- _DOCUMENT TEXT_:

_ _ _ _ _

# Beorn's Wife



## Ecthelion (Jan 27, 2002)

I'm reading The Felloship of The Ring book now
and I remeber reading that when Bilbo and Frodo
were talking it said that Frodo found out Beorn
had a son named Reorn or something like that
and I was just wondering if anyone knows who 
Beorn's wife is.  





____________________________________________________
'All that is gold does not glitter
Not all those who wander are lost; 
The old thing that is strong does not wither
Deep roots are not reached by frost. 
From the ashes a fire shall be woken
A light from the shadows shall spring; 
Renewed shall be blade that was broken
The crownless again shall be king.'


----------



## Beleg Strongbow (Jan 27, 2002)

I haven't heard anything bout Reorn and i have never heard anything bout Beorn's wife. Im sorry i couldn't have helped!


----------



## Ancalagon (Jan 29, 2002)

_ _ _ _ _

Records from a dataset:
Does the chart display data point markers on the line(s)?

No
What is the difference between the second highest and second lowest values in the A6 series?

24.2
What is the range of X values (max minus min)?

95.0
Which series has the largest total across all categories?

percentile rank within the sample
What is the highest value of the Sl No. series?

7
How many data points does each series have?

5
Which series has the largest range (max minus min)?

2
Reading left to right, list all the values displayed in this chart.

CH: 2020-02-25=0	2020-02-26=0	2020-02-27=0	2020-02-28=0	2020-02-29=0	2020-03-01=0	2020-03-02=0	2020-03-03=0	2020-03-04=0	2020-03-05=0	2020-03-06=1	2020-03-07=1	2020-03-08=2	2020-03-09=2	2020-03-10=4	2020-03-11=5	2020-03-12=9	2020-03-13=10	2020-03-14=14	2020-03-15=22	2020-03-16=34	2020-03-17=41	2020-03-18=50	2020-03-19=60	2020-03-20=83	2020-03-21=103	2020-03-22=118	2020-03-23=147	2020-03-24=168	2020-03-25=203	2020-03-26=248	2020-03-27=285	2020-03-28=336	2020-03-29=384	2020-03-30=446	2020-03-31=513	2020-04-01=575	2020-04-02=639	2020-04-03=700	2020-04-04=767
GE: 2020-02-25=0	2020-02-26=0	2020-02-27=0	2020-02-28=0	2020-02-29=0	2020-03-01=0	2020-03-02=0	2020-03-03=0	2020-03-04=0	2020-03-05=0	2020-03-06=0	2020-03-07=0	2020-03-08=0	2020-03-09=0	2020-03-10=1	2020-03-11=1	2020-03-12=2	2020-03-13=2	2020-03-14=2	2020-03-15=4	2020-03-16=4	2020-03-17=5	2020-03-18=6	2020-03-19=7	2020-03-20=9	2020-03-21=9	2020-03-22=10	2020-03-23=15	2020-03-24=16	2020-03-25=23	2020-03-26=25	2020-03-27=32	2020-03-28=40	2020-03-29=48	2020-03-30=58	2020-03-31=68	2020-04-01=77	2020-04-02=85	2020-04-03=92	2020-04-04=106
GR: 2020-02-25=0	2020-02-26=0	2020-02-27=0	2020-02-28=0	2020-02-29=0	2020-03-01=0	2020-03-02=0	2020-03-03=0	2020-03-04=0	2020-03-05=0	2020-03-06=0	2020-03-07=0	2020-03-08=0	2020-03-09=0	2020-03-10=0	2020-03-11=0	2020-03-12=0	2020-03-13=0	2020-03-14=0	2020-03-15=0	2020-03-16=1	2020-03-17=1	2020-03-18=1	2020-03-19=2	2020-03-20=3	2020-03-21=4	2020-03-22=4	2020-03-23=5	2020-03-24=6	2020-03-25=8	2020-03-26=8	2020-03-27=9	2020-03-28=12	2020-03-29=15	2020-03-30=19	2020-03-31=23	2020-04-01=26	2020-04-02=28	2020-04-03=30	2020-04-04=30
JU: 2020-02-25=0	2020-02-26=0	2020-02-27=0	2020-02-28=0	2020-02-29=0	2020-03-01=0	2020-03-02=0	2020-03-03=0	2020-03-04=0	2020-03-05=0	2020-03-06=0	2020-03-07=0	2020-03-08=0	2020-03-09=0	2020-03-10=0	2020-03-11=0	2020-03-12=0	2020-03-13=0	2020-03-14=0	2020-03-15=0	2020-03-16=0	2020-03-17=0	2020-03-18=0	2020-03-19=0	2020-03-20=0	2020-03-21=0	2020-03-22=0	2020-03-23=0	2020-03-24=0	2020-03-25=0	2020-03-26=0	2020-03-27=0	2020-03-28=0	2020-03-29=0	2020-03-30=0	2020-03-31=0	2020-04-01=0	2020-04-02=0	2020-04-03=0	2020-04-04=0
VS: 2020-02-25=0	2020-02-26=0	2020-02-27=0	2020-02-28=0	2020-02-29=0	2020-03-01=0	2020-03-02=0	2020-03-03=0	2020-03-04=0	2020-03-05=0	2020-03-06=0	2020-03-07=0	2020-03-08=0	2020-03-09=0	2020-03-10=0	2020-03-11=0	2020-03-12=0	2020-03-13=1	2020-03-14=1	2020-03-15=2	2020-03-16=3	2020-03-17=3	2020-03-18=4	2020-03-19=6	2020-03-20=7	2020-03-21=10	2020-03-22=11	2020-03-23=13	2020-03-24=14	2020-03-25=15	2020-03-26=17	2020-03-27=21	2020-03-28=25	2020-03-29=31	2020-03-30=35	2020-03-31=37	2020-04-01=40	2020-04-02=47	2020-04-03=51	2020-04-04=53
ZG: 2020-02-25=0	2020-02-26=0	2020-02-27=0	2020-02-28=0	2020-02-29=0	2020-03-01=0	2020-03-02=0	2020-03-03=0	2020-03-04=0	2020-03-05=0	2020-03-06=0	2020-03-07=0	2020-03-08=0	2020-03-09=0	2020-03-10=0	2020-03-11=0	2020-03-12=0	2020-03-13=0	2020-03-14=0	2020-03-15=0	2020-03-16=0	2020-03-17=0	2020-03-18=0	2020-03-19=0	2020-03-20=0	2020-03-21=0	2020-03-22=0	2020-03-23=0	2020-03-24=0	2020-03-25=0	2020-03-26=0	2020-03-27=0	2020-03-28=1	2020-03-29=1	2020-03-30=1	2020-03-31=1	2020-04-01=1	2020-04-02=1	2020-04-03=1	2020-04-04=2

_ _ _ _ _

- _ACTIONS TO TAKE_:
a: In the forum thread about Beorn's wife, on what date did Beleg Strongbow post?
b: Print the part of the Beorn's wife thread from "## Ecthelion (Jan" to "Beorn's wife is.".
c: Proceed with the forum thread about Beorn's wife, picking up right after its last line.

- _RESPONSES TO THE EXERCISE_:
a: Jan 27, 2002

b:
## Ecthelion (Jan 27, 2002)

I'm reading The Felloship of The Ring book now
and I remeber reading that when Bilbo and Frodo
were talking it said that Frodo found out Beorn
had a son named Reorn or something like that
and I was just wondering if anyone knows who 
Beorn's wife is.

c:
I'm not sure who she is.......but apparently she's like a 'bear' with a sore head in the mornings!


----------



## Elbereth (Feb 9, 2002)

Well, I just read the Hobbit, and it does say that Beorn did have sons, and many generations of his line still had the ability to change into bear form. However, the mention of a wife never appears. 

I don't know, this is just my opinion, but Beorn seems like the swingin' bachelor type to me. Perhaps his heirs came from a one night stand with some of the women from Dale. Just a funny thought...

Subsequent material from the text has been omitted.